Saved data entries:
>>>

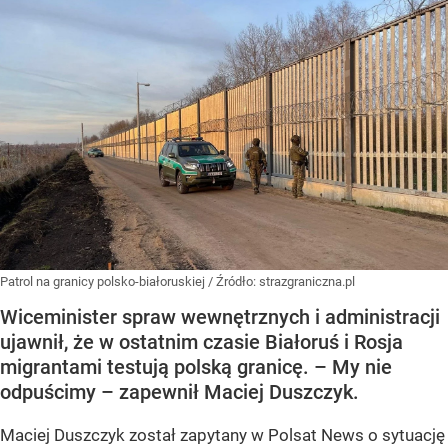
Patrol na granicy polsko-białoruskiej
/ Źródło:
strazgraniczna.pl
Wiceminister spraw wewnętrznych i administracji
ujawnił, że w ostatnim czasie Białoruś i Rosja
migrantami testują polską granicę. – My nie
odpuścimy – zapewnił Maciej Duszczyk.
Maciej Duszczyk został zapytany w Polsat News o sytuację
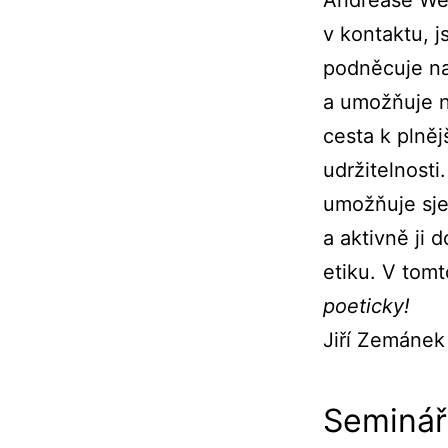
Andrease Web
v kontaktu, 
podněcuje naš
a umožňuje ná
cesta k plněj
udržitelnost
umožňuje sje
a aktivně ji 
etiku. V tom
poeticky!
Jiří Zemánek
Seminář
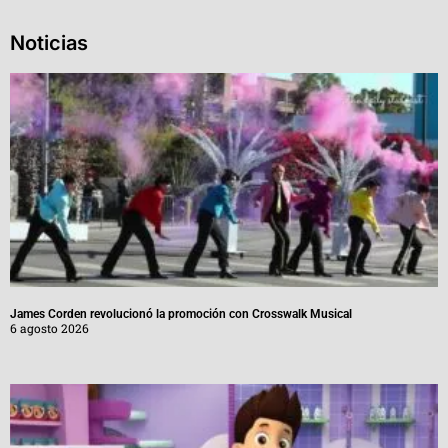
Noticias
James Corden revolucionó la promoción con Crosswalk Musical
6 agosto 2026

<<<
>>>

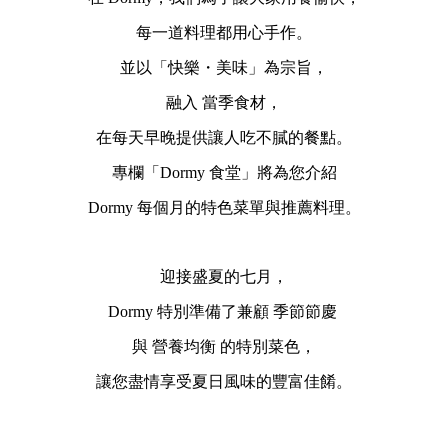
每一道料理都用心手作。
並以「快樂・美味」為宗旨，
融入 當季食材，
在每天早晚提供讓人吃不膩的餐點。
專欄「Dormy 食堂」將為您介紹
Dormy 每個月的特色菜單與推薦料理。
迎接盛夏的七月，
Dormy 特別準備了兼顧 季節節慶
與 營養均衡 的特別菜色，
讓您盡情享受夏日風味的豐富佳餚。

<<<

> **Work instructions**:
Return each line from the entries above that contains the word "Duszczyk", copied without changes.

> **Answer to the problem**:
odpuścimy – zapewnił Maciej Duszczyk.
Maciej Duszczyk został zapytany w Polsat News o sytuację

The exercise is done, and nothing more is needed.